Edward Roberts [L.S.]
Recorded the 24th Day of November Ao. Di. 1733
5. Thomas Whitmarsh (d. 1733), “an excellent Workman,” whom BF had known in London, was employed by BF as a journeyman, probably in 1729. He was made a Mason in St. John’s Lodge, Philadelphia, July 5, 1731. In response to liberal inducements offered by the Assembly of South Carolina to a printer willing to open a shop in that colony, the two men formed a partnership in 1731. Whitmarsh’s purchases of supplies, printed books, and almanacs are recorded in BF ’s Ledgers A and B (above, p. 172); this information is most readily available in George S. Eddy, Account Books Kept by Benjamin Franklin (N.Y., 1928), pp. 14–16. Whitmarsh printed the South-Carolina Gazette from Jan. 8, 1732, to Sept. 8, 1733; and died soon afterwards.
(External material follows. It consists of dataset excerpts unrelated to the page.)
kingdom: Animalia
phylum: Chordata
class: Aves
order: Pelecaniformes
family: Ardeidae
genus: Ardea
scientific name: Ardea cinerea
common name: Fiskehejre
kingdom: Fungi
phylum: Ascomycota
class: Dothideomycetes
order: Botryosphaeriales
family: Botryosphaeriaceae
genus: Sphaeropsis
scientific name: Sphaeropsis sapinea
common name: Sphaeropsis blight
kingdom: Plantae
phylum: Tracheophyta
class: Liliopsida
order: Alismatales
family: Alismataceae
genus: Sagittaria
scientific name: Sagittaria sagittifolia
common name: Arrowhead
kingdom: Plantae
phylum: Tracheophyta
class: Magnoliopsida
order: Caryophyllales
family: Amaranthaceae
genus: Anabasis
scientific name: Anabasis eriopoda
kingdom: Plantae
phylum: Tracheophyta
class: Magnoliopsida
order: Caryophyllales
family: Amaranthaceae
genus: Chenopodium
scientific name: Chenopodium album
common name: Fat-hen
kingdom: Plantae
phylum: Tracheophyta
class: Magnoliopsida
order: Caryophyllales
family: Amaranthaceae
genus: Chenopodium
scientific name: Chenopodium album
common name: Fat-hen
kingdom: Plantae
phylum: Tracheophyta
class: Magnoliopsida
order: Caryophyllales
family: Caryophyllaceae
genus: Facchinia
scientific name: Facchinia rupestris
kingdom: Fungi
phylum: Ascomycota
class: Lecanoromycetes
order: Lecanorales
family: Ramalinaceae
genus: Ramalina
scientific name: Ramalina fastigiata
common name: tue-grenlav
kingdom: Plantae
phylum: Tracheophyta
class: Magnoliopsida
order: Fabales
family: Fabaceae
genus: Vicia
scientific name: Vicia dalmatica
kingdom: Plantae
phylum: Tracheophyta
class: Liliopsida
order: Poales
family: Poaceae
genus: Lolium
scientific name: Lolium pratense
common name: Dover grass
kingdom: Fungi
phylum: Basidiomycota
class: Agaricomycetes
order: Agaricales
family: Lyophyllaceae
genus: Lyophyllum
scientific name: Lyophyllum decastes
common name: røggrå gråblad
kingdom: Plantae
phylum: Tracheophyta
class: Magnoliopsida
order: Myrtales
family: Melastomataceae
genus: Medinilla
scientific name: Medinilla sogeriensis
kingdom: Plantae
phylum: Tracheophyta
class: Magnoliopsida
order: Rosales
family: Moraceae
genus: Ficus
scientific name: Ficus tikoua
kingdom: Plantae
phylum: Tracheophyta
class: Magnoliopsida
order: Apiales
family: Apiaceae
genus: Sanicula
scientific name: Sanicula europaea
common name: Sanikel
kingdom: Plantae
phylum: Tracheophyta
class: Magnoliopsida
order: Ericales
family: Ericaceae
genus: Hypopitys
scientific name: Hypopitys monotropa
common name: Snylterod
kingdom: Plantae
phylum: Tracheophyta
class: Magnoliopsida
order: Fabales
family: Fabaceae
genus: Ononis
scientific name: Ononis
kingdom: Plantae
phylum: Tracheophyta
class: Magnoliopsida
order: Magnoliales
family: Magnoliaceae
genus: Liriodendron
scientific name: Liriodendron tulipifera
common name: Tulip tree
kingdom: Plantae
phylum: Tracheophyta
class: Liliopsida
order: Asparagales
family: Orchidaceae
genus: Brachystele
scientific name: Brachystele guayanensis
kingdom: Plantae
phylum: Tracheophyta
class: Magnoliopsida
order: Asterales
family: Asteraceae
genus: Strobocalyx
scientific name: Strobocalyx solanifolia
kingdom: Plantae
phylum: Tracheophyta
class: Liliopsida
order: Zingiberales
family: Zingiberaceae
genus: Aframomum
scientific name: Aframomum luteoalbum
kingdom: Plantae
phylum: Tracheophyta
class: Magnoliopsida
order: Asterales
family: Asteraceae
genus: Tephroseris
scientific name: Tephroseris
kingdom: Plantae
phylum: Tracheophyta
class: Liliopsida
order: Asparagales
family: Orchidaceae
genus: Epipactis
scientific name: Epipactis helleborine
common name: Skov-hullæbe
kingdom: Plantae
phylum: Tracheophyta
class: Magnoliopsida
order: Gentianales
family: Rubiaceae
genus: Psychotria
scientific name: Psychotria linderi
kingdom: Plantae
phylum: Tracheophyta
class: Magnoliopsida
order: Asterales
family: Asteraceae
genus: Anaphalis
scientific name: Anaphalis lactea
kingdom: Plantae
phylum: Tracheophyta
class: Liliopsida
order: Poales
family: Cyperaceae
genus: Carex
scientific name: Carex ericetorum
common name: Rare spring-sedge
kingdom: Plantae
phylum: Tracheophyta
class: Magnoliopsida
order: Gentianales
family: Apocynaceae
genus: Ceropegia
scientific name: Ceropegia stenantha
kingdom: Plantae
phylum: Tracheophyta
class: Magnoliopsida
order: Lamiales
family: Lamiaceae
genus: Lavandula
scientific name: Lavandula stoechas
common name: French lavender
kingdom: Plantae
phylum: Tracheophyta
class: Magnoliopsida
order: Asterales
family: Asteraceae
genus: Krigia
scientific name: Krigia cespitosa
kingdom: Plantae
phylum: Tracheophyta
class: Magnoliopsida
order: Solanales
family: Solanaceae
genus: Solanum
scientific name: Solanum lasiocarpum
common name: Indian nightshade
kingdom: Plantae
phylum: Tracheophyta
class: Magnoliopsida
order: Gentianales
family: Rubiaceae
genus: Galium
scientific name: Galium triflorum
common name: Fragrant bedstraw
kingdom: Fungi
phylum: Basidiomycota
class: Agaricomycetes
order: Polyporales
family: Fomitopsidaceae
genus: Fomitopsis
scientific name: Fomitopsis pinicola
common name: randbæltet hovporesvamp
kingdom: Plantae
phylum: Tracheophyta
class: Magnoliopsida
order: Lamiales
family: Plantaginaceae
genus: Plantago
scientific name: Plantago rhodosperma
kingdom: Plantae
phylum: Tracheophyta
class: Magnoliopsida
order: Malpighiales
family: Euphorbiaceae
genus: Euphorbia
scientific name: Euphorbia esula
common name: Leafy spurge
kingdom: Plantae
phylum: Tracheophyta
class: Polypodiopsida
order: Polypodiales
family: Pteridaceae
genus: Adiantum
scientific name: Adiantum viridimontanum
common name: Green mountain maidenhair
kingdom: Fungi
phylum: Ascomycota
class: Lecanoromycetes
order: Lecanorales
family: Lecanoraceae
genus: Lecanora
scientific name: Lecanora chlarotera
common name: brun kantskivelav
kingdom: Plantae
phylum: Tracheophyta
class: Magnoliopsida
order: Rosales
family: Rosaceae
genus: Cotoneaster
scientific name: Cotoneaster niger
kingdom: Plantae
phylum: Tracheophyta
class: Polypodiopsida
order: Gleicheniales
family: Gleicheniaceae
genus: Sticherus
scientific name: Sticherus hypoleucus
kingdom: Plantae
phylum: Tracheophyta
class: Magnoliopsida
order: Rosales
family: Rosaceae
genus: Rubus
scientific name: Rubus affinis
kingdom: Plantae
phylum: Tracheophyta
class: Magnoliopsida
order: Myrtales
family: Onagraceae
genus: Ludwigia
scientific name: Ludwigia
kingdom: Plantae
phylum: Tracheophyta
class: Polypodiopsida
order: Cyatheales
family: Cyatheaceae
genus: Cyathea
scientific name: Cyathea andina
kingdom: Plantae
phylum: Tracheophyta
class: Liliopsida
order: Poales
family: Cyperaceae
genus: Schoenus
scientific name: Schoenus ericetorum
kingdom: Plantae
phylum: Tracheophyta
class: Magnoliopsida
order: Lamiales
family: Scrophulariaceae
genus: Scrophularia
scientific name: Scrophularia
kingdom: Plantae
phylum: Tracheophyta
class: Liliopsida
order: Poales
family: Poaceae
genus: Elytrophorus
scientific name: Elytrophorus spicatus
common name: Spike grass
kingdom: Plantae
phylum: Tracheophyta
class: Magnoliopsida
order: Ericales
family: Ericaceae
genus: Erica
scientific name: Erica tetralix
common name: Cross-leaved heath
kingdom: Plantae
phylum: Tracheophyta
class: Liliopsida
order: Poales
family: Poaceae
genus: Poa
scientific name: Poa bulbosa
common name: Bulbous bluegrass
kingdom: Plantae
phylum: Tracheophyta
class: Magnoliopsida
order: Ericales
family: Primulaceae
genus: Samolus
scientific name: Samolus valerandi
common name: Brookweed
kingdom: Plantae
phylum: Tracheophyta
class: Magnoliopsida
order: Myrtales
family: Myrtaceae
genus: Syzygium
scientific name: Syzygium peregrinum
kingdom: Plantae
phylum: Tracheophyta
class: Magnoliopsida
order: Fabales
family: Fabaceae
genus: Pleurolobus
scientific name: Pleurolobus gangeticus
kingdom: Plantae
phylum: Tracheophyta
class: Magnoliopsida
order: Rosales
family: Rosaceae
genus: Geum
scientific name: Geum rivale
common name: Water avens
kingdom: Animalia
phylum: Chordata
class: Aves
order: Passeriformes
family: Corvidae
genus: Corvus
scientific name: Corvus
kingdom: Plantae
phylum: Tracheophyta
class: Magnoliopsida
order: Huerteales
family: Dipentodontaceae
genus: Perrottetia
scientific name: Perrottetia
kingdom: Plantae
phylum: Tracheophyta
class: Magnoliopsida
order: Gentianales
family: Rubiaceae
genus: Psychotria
BF made a similar agreement, Nov. 26, 1733, with another journeyman, Louis Timothée (see below, p. 339). Hennig Cohen, The South Carolina Gazette, 1732–1775 (Columbia, S.C., 1953), pp. 230–3; Julius F. Sachse, Old Masonic Lodges of Pennsylvania (Phila., 1912), 1, 44. Punctuation, almost entirely lacking in the manuscript, has been added.